Goal: Print every line of the rows below word for word, but leave the pictures out.

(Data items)

** Start **

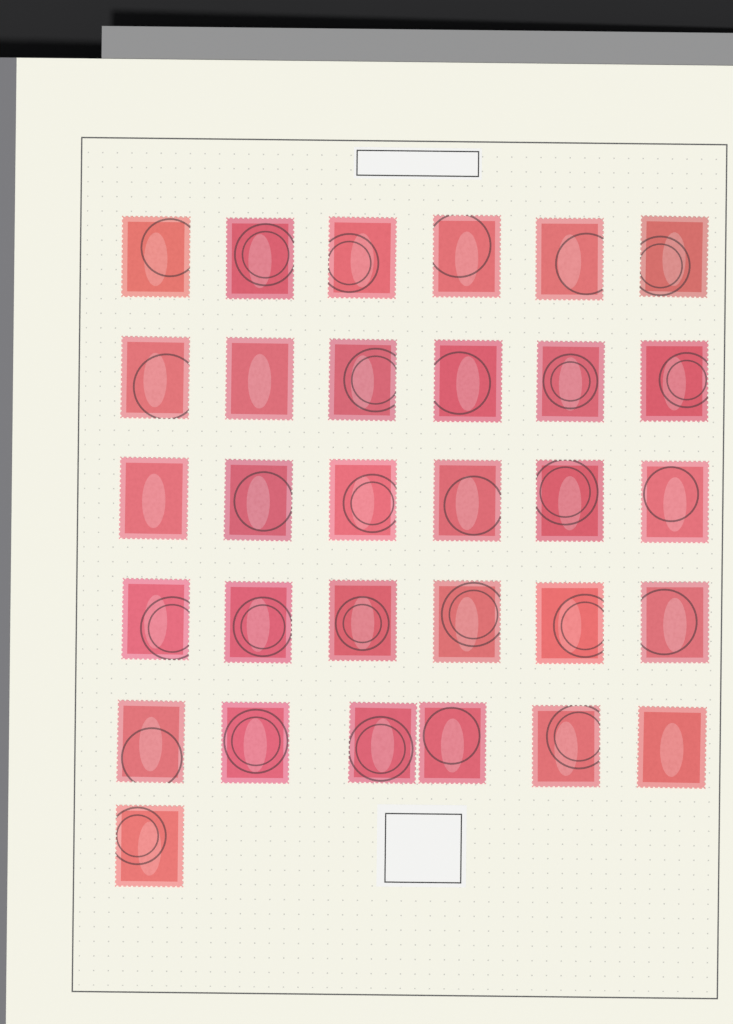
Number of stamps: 31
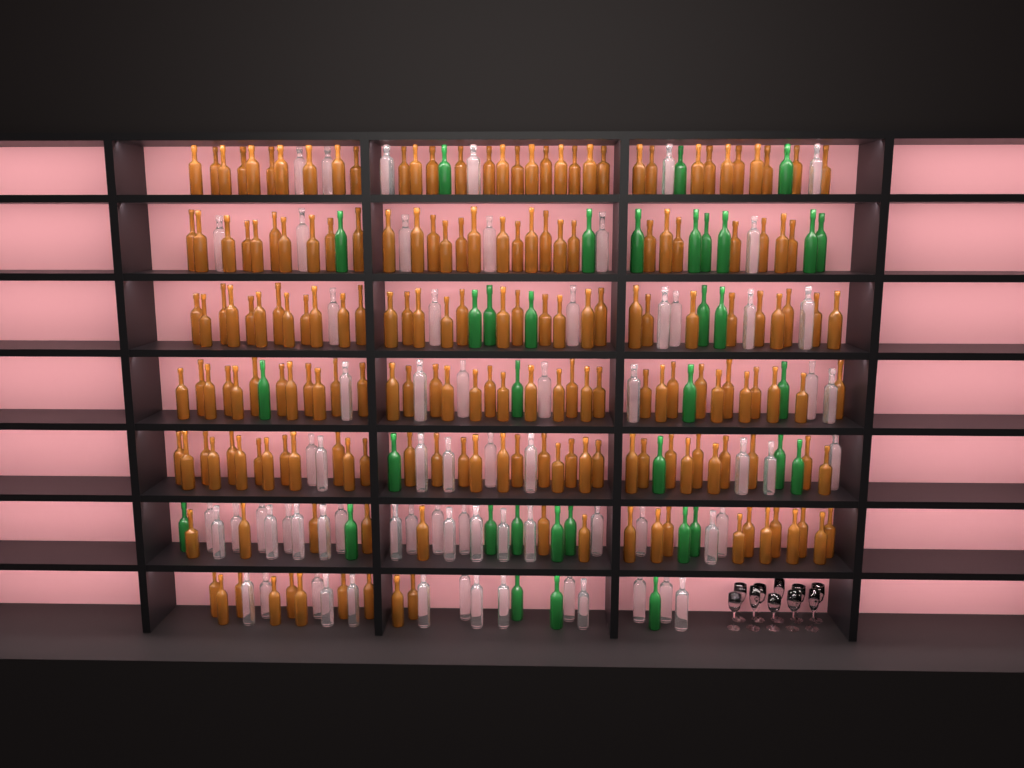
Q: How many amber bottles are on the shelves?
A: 191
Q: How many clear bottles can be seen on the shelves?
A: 70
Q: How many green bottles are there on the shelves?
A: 35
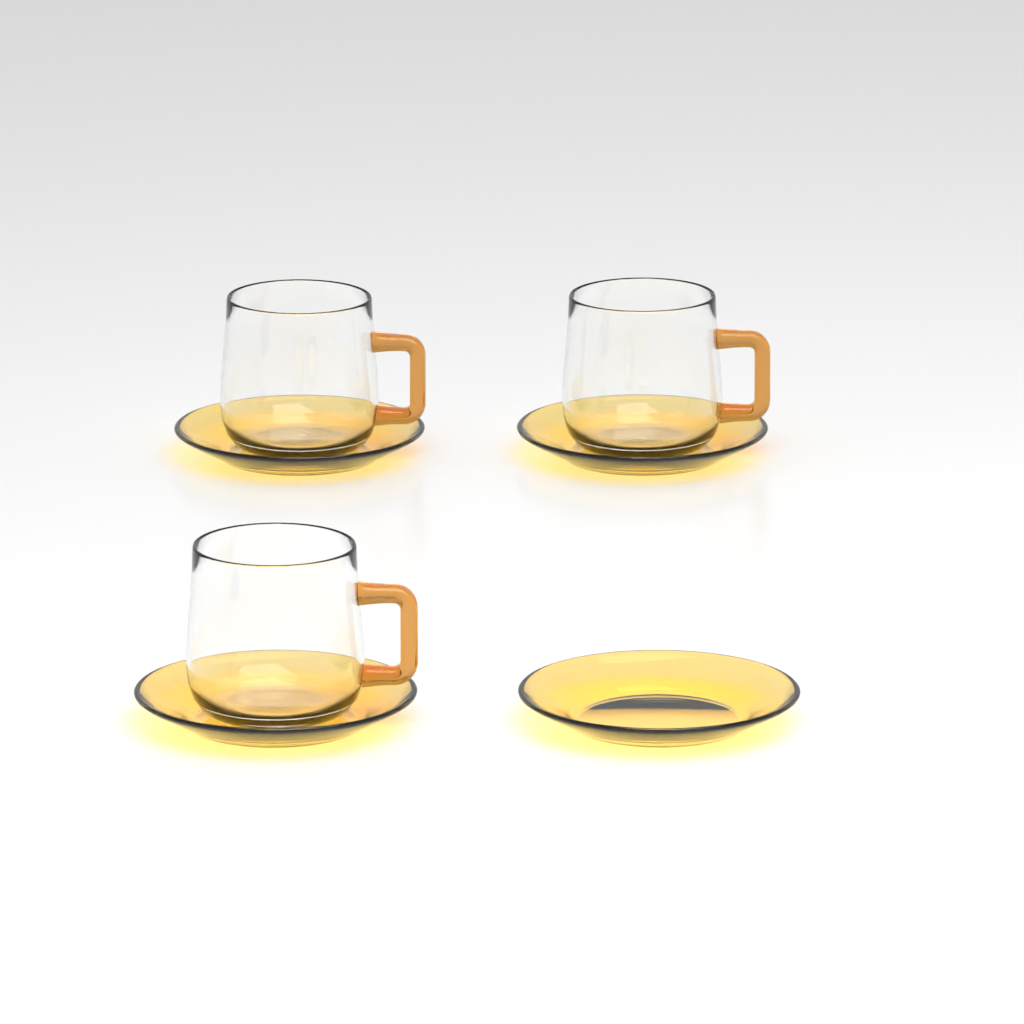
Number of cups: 3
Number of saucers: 4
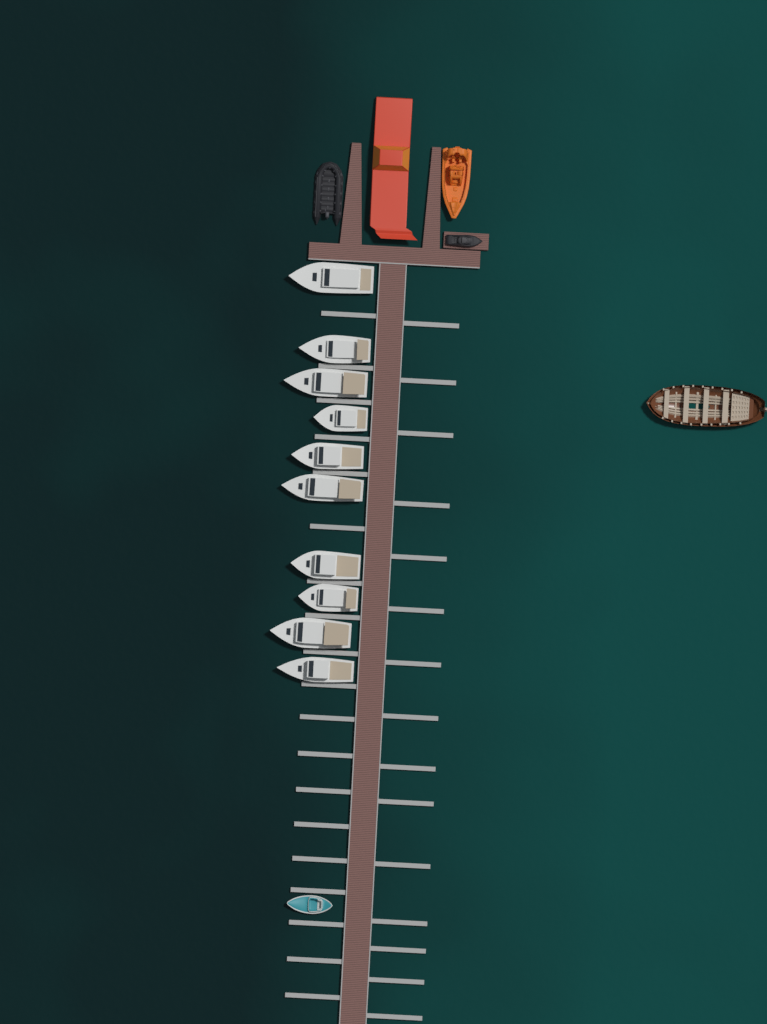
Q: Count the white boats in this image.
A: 10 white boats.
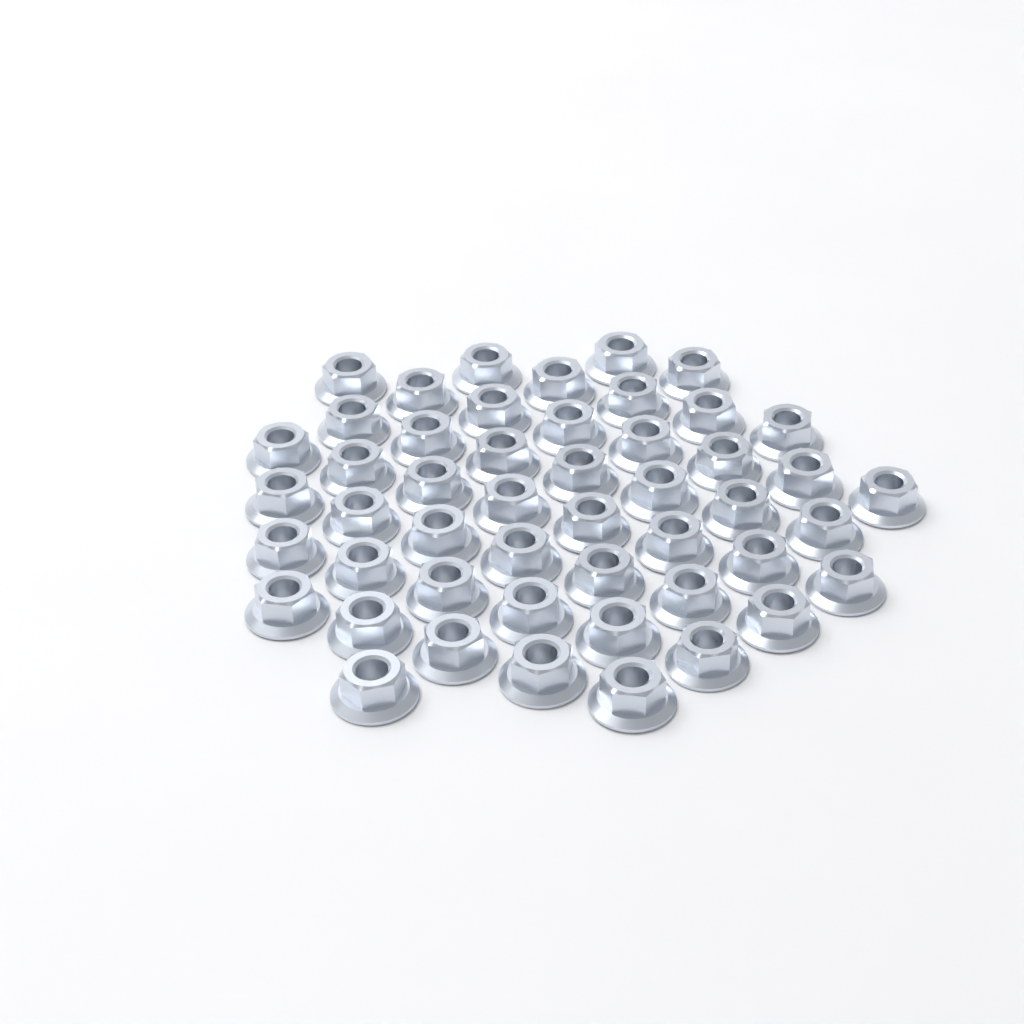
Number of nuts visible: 49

** End **

Problem solution:
Number of stamps: 31
Q: How many amber bottles are on the shelves?
A: 191
Q: How many clear bottles can be seen on the shelves?
A: 70
Q: How many green bottles are there on the shelves?
A: 35
Number of cups: 3
Number of saucers: 4
Q: Count the white boats in this image.
A: 10 white boats.
Number of nuts visible: 49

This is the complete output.